• Activity: Lay out the text of each of the records below as a numbered list with one line per item, leaving out any blank lines.

• Data excerpts:
+===+

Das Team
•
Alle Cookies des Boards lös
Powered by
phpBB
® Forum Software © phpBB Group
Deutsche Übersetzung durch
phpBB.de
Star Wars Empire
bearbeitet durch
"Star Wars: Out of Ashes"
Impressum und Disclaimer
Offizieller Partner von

+===+

• Expected answer:
1. Das Team
2. •
3. Alle Cookies des Boards lös
4. Powered by
5. phpBB
6. ® Forum Software © phpBB Group
7. Deutsche Übersetzung durch
8. phpBB.de
9. Star Wars Empire
10. bearbeitet durch
11. "Star Wars: Out of Ashes"
12. Impressum und Disclaimer
13. Offizieller Partner von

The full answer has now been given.